Las familias se hacen fotos juntas y sonrientes. Así pueden perpetrar el (falso) mito de la felicidad nuclear y resucitarlo cuando vengan mal dadas.

No es que me haya dado un arrebato de cinismo súbito. Las Chukis y yo solemos hacernos fotos con la cámara de este ordenador. En un programa que permite distorsionar los rasgos, añadir nubes al fondo o duplicar los ojos, un soponer. El día que alguien encuentre esas imágenes pensará que éramos una familia disfuncional, sin duda. Una madre con delirios y dos fieras vengativas que sacaban la lengua, ponían cuernos y bizqueaban los ojos.

Sin embargo, la Familia Real no puede permitirse estos desmanes. Letizia ha cumplido cuarenta años y lo celebra con un reportaje perpetrado por la única española fotógrafa en la prestigiosa agencia Magnum, Cristina García Rodero. Estoy segura de que las fotos serán hoy trendtopic, abrirán telediarios y las verermos en las revistas del corazón con textos ad hoc de mermelada de frambuesa plagados de topicazos. Como a mí me gusta.

El pie de foto es el más humilde de los elementos de una pieza periodística. De ahí que nunca me resista a leerlo. Es mucho más morboso que el titular, dónde va a parar. Los “espléndidos cuarenta años” de la princesa mandarán en las páginas, a cuerpo 48, pero el pie contará cómo posan “felices y sonrientes como una familia normal”.

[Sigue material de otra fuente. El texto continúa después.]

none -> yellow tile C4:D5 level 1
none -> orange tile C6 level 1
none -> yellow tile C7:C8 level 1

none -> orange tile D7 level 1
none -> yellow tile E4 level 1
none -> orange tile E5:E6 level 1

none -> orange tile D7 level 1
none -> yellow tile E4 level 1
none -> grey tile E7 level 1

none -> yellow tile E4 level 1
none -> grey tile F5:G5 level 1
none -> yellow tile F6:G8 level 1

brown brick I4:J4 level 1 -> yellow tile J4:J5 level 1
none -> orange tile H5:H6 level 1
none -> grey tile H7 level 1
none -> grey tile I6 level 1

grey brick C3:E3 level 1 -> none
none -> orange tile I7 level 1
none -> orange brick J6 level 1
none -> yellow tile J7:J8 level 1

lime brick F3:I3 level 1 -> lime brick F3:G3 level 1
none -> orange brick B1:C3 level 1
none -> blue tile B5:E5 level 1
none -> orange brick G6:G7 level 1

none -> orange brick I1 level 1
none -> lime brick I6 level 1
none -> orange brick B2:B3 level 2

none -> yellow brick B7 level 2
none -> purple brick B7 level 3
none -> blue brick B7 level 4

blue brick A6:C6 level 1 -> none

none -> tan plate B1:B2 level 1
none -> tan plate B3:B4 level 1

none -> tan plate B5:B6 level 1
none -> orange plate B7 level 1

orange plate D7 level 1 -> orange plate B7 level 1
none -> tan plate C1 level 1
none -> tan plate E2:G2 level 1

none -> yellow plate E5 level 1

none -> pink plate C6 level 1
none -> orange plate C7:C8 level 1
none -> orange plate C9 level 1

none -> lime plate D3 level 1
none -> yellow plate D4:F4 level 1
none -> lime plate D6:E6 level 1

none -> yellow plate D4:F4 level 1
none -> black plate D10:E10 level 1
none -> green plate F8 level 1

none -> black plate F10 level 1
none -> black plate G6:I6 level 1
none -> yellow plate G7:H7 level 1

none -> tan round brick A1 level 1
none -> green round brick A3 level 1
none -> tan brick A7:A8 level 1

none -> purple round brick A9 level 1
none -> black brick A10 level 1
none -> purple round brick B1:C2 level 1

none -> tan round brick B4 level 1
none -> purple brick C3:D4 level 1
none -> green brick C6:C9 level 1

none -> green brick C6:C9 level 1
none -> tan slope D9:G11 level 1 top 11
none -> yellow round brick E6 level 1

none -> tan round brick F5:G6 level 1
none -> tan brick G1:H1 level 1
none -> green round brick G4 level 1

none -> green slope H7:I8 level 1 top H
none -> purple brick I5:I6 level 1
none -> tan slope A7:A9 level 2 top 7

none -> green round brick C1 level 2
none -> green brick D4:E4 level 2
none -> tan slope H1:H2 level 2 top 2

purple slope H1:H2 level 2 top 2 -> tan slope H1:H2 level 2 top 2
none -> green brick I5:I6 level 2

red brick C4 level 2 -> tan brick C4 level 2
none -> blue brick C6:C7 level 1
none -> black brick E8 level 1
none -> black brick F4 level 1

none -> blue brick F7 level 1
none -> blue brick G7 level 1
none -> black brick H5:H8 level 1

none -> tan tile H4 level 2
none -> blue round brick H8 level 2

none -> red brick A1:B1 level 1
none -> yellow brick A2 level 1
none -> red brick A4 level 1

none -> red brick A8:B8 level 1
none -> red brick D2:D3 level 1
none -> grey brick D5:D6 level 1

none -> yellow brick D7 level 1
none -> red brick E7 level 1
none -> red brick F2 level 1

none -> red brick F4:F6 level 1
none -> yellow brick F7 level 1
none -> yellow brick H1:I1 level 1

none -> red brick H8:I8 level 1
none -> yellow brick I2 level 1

Las familias normales no se peinan tanto para la foto ni componen un grupo en tonos beige. El cromatismo es crucial en cualquier imagen de la felicidad familiar. Los crudos otorgan un cariz de calma relajada, un efecto de paz en consolidación con verde pradera de fondo. Carlos III era más de caballos y a Carlos IV Goya lo sacó en familia con cara de borrachín, en un ejercicio de ironía con fondo oscuro y la mancha roja de un niño, inquietante, en el centro.

Carlos IV en familia, por Goya

Creo que toda familia tiene su dosis de impostura. Su mensaje prefabricado para la posteridad. Lucien Freud solía sacar a sus hijas haciendo el pino o en escorzos tan tortuosos que me inquietan cada vez que miro los cuadros. Un padre que contorsiona a su prole sin disimulo es un ser que reniega de los corsés, que se pasa el tabú del amor por el arco del triunfo.  Y no me parece mal. Lo prefiero a ese que se afana por componer un álbum idílico con niños sin manchas en el vestido y una madre de pelo Pantene y piel de terciopelo que sonríe como las de Mujeres Desesperadas mientras con una mano tapa el agujero del sofá, la mancha en la pared o el libro de Victoria Holt en la mesilla de su cama.

Y, aún más. Creo que algunas familias lo son para la foto. Y luchan por evaporar toda su mugre vital en un clic rubio camomila, pero en cuanto se apaga el flash se apaga esa pretendida unión perfecta, esa felicidad de manual.

Y vuelven a ser lo que son, lo que somos. Un sistema de individuos que crecen y se transforman, y a veces no caben en un marco y se desordenan y chocan y se ensucian y se odian. 
Y, milagrosamente, se dan un beso de cariño por las noches, justo antes de meterse en la cama llenas de arañazos.

Y se dicen, nos decimos al menos las chukis y yo desde que empezaron a hablar, esa frase de peli tonta, pero altamente eficaz: “Aunque nos enfademos, nos queremos”. 

Sin tonos beiges, sin melenas perfectas. ¡Qué le vamos a hacer!